Walmart Heiress Bankrolls New Medical School Near Retailer’s HQ

By Eric Althoff

BENTONVILLE, Ark.—Walmart heiress Alice L. Walton is putting her significant philanthropic muscles behind a new medical school, which will bear its dreamer’s name when completed in a few years.

The state-of-the-art Alice L. Walton School of Medicine, formerly known as the Whole Health School of Medicine, was first announced in 2021 by Walton herself.  It will offer a four-year medical degree that incorporates both traditional and holistic medical practices into its curricula.  The school will be set up to treat physical as well as mental health afflictions, while also focusing on the overall spiritual health of the patient.  The school will sit near the Crystal Bridges Museum of American Art, which was also funded by Walton’s generosity—and which remains free to the public.

The new four-story, 154,000-square-foot medical school will encompass lecture halls, classrooms, a library, clinical learning spaces, student longue, theater, wellness areas and offices for administrative staff.  Parking will be available both underground and at the main entry level.

______

Assignment 1:
Answer these from the article on the Walmart heiress's medical school:
(a) What was the Alice L. Walton School of Medicine formerly known as?
(b) Which museum will the school sit near?
(c) How many square feet will the new building cover?
Assignment 2: Transcribe the passage of the medical school article from "The new four-story, 154,000-square-foot" to "main entry level.".
Assignment 3: Pick up the article on the Alice L. Walton School of Medicine after its last sentence and keep writing it.

Dataset excerpts:

______

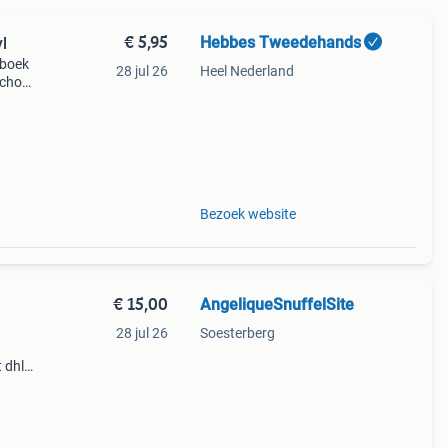
€ 5,95
Hebbes Tweedehands
l
 boek
28 jul 26
Heel Nederland
school
.
Bezoek website
€ 15,00
AngeliqueSnuffelSite
28 jul 26
Soesterberg
 dhl.
Op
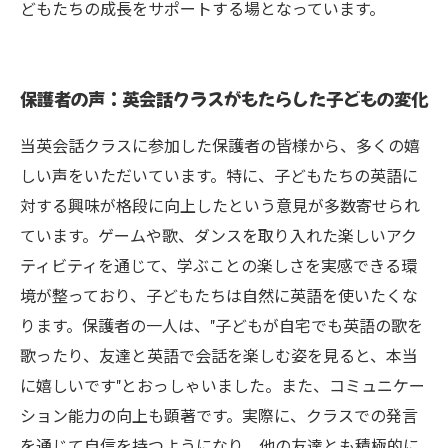
どもたちの成長をサポートする場となっています。
保護者の声：英会話クラスがもたらした子どもの変化
当英会話クラスに参加した保護者の皆様から、多くの嬉
しい声をいただいています。特に、子どもたちの英語に
対する興味が格段に向上したという意見が多数寄せられ
ています。ゲームや歌、ダンスを取り入れた楽しいアク
ティビティを通じて、学ぶことの楽しさを実感できる環
境が整っており、子どもたちは自然に英語を使いたくな
ります。保護者の一人は、"子どもが自宅でも英語の歌を
歌ったり、友達と英語で会話を楽しむ姿を見ると、本当
に嬉しいです"とおっしゃいました。また、コミュニケー
ション能力の向上も顕著です。実際に、クラスでの発言
を通じて自信を持つようになり、他の友達とも積極的に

______

Task response 1:
(a) The Whole Health School of Medicine.
(b) The Crystal Bridges Museum of American Art.
(c) 154,000 square feet.

Task response 2:
The new four-story, 154,000-square-foot medical school will encompass lecture halls, classrooms, a library, clinical learning spaces, student longue, theater, wellness areas and offices for administrative staff.  Parking will be available both underground and at the main entry level.

Task response 3:
Arkansas-based designer Polk Stanley Wilcox has been hired as the lead architect on the facility, which was envisioned as an extension of the woodlands surrounding the Crystal Bridges Museum—which encompasses just one portion of Bentonville’s extensive urban biking network.  Accordingly, the bike and walking trails will be incorporated into the campus of the medical school, allowing for even more non-vehicular urban transport options.

Design elements incorporated by Polk Stanley Wilcox include having the edifice’s front corner elevated such that it effectively creates a protective canopy for pedestrians under this “bluff shelter.”  The building’s extending ridges provide shade.  The medical school will also feature a rooftop urban park designed by the New York-based design studio OSD.

The exterior grounds will feature a meditation garden, extensive lawns, outdoor classrooms, an amphitheater, cafeteria and even a special space set aside for farming.

Columbus, Kansas-based Crossland, which operates two branch offices in Arkansas, will serve as general contractor for the medical school, which is anticipated to commence physical build-out next spring.  The school is anticipated to open for students in the fall of 2025, once the program has been accredited.

“The design integrates the building into both the site and the community, engaging the land as an abstraction of Ozark geology that embraces the principles of integrated medicine,” Wesley Walls, principal of Polk Stanley Wilcox, said in a recent statement, adding that the school will apply a holistic approach “between mental, physical, and spiritual well-being.”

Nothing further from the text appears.